BEGIN The data

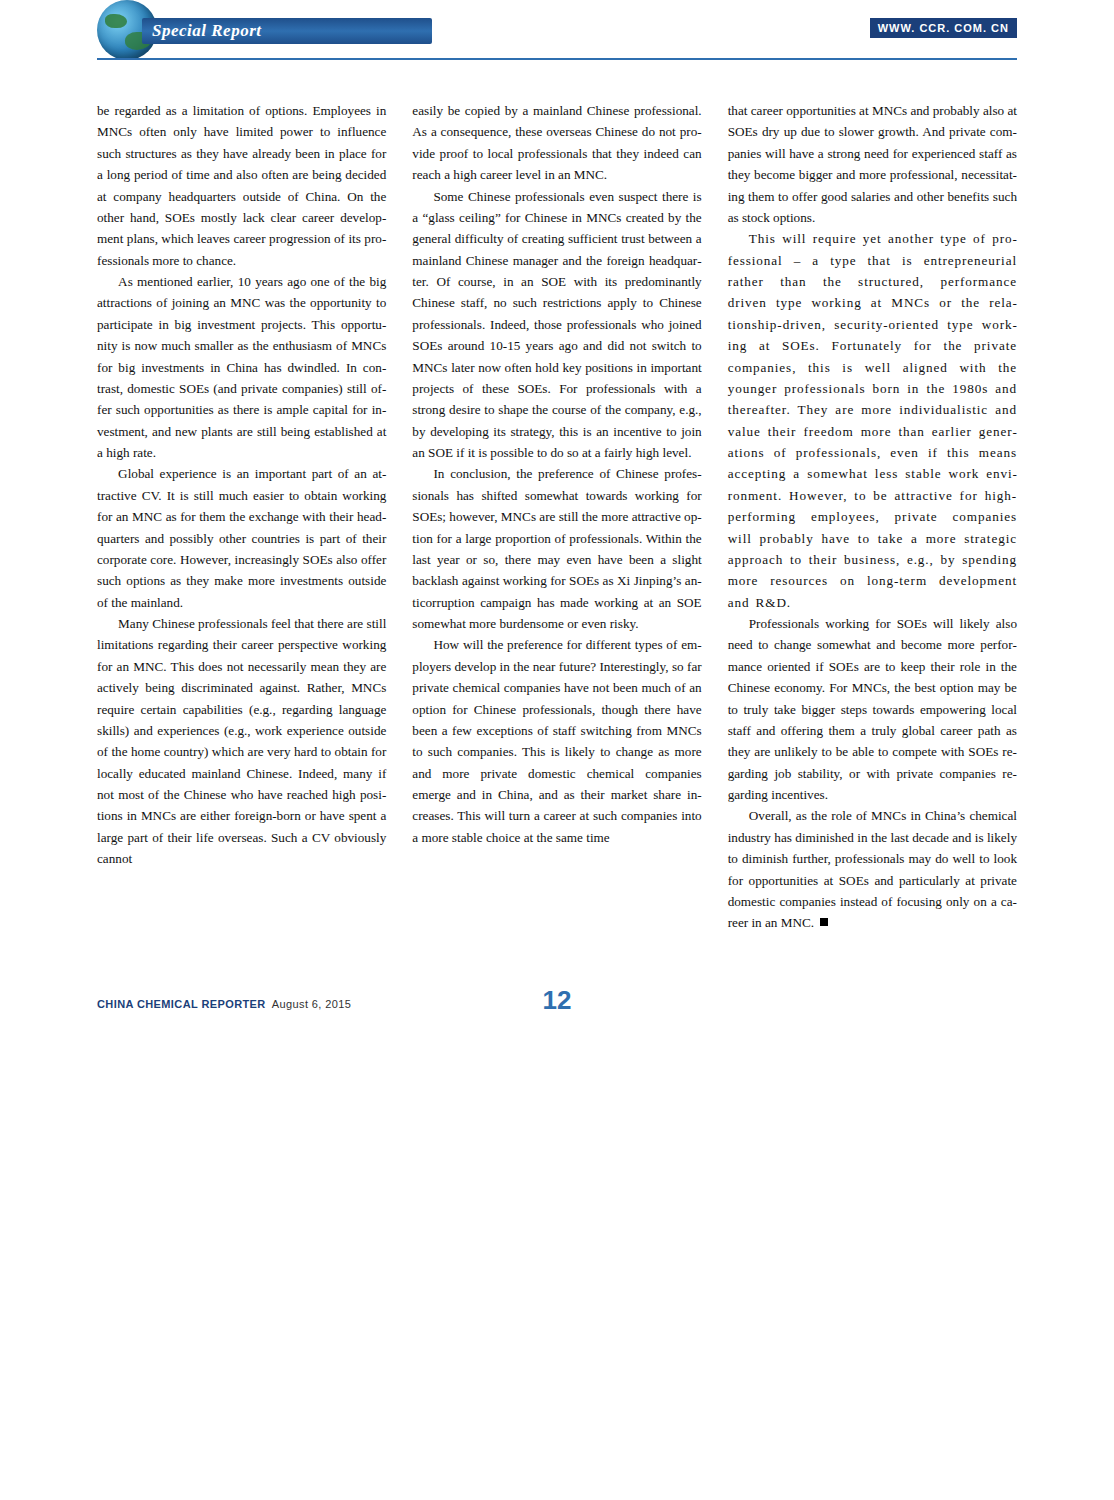Special Report
WWW. CCR. COM. CN
be regarded as a limitation of options. Employees in MNCs often only have limited power to influence such structures as they have already been in place for a long period of time and also often are being decided at company headquarters outside of China. On the other hand, SOEs mostly lack clear career development plans, which leaves career progression of its professionals more to chance.
As mentioned earlier, 10 years ago one of the big attractions of joining an MNC was the opportunity to participate in big investment projects. This opportunity is now much smaller as the enthusiasm of MNCs for big investments in China has dwindled. In contrast, domestic SOEs (and private companies) still offer such opportunities as there is ample capital for investment, and new plants are still being established at a high rate.
Global experience is an important part of an attractive CV. It is still much easier to obtain working for an MNC as for them the exchange with their headquarters and possibly other countries is part of their corporate core. However, increasingly SOEs also offer such options as they make more investments outside of the mainland.
Many Chinese professionals feel that there are still limitations regarding their career perspective working for an MNC. This does not necessarily mean they are actively being discriminated against. Rather, MNCs require certain capabilities (e.g., regarding language skills) and experiences (e.g., work experience outside of the home country) which are very hard to obtain for locally educated mainland Chinese. Indeed, many if not most of the Chinese who have reached high positions in MNCs are either foreign-born or have spent a large part of their life overseas. Such a CV obviously cannot
easily be copied by a mainland Chinese professional. As a consequence, these overseas Chinese do not provide proof to local professionals that they indeed can reach a high career level in an MNC.
Some Chinese professionals even suspect there is a “glass ceiling” for Chinese in MNCs created by the general difficulty of creating sufficient trust between a mainland Chinese manager and the foreign headquarter. Of course, in an SOE with its predominantly Chinese staff, no such restrictions apply to Chinese professionals. Indeed, those professionals who joined SOEs around 10-15 years ago and did not switch to MNCs later now often hold key positions in important projects of these SOEs. For professionals with a strong desire to shape the course of the company, e.g., by developing its strategy, this is an incentive to join an SOE if it is possible to do so at a fairly high level.
In conclusion, the preference of Chinese professionals has shifted somewhat towards working for SOEs; however, MNCs are still the more attractive option for a large proportion of professionals. Within the last year or so, there may even have been a slight backlash against working for SOEs as Xi Jinping’s anticorruption campaign has made working at an SOE somewhat more burdensome or even risky.
How will the preference for different types of employers develop in the near future? Interestingly, so far private chemical companies have not been much of an option for Chinese professionals, though there have been a few exceptions of staff switching from MNCs to such companies. This is likely to change as more and more private domestic chemical companies emerge and in China, and as their market share increases. This will turn a career at such companies into a more stable choice at the same time
that career opportunities at MNCs and probably also at SOEs dry up due to slower growth. And private companies will have a strong need for experienced staff as they become bigger and more professional, necessitating them to offer good salaries and other benefits such as stock options.
This will require yet another type of professional – a type that is entrepreneurial rather than the structured, performance driven type working at MNCs or the relationship-driven, security-oriented type working at SOEs. Fortunately for the private companies, this is well aligned with the younger professionals born in the 1980s and thereafter. They are more individualistic and value their freedom more than earlier generations of professionals, even if this means accepting a somewhat less stable work environment. However, to be attractive for high-performing employees, private companies will probably have to take a more strategic approach to their business, e.g., by spending more resources on long-term development and R&D.
Professionals working for SOEs will likely also need to change somewhat and become more performance oriented if SOEs are to keep their role in the Chinese economy. For MNCs, the best option may be to truly take bigger steps towards empowering local staff and offering them a truly global career path as they are unlikely to be able to compete with SOEs regarding job stability, or with private companies regarding incentives.
Overall, as the role of MNCs in China’s chemical industry has diminished in the last decade and is likely to diminish further, professionals may do well to look for opportunities at SOEs and particularly at private domestic companies instead of focusing only on a career in an MNC.
CHINA CHEMICAL REPORTERAugust 6, 2015
12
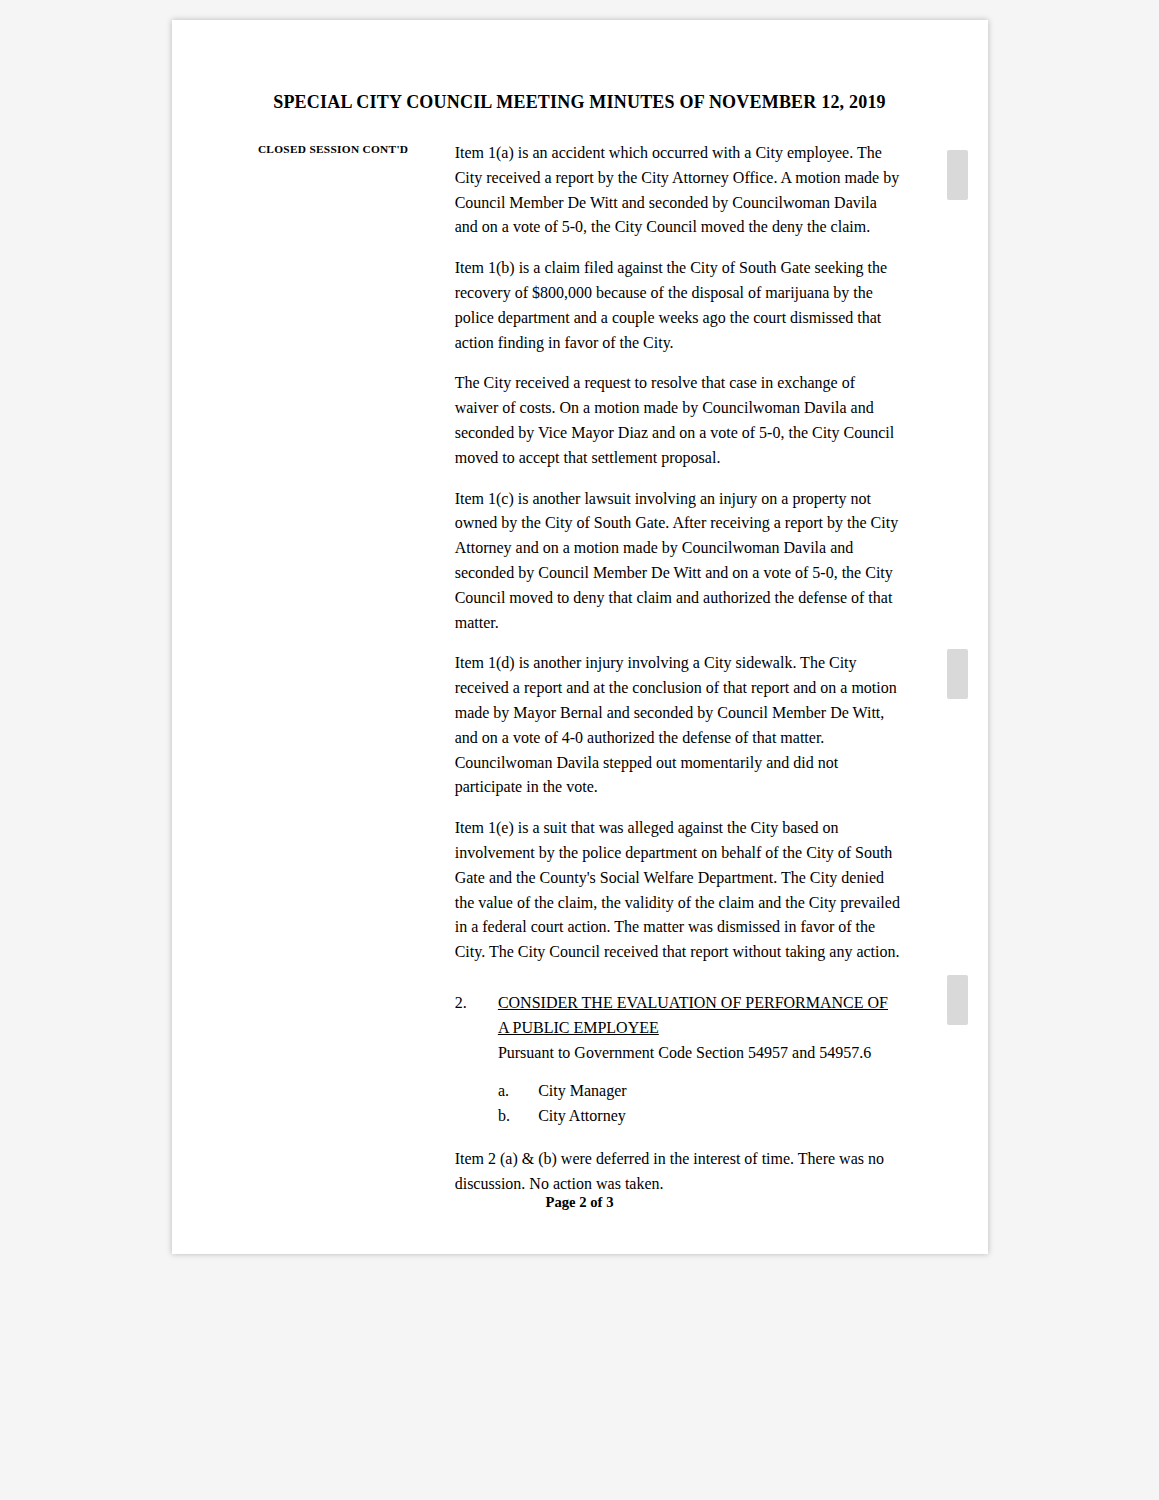SPECIAL CITY COUNCIL MEETING MINUTES OF NOVEMBER 12, 2019
CLOSED SESSION CONT'D
Item 1(a) is an accident which occurred with a City employee. The City received a report by the City Attorney Office. A motion made by Council Member De Witt and seconded by Councilwoman Davila and on a vote of 5-0, the City Council moved the deny the claim.
Item 1(b) is a claim filed against the City of South Gate seeking the recovery of $800,000 because of the disposal of marijuana by the police department and a couple weeks ago the court dismissed that action finding in favor of the City.
The City received a request to resolve that case in exchange of waiver of costs. On a motion made by Councilwoman Davila and seconded by Vice Mayor Diaz and on a vote of 5-0, the City Council moved to accept that settlement proposal.
Item 1(c) is another lawsuit involving an injury on a property not owned by the City of South Gate. After receiving a report by the City Attorney and on a motion made by Councilwoman Davila and seconded by Council Member De Witt and on a vote of 5-0, the City Council moved to deny that claim and authorized the defense of that matter.
Item 1(d) is another injury involving a City sidewalk. The City received a report and at the conclusion of that report and on a motion made by Mayor Bernal and seconded by Council Member De Witt, and on a vote of 4-0 authorized the defense of that matter. Councilwoman Davila stepped out momentarily and did not participate in the vote.
Item 1(e) is a suit that was alleged against the City based on involvement by the police department on behalf of the City of South Gate and the County's Social Welfare Department. The City denied the value of the claim, the validity of the claim and the City prevailed in a federal court action. The matter was dismissed in favor of the City. The City Council received that report without taking any action.
2.
CONSIDER THE EVALUATION OF PERFORMANCE OF A PUBLIC EMPLOYEE
Pursuant to Government Code Section 54957 and 54957.6
a.
City Manager
b.
City Attorney
Item 2 (a) & (b) were deferred in the interest of time. There was no discussion. No action was taken.
Page 2 of 3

END The data

**Problem to work on**
Write out again, exactly as they appear above, the lines from the one containing "City Manager" to the final line, and only those.

**Exercise output**
City Manager
b.
City Attorney
Item 2 (a) & (b) were deferred in the interest of time. There was no discussion. No action was taken.
Page 2 of 3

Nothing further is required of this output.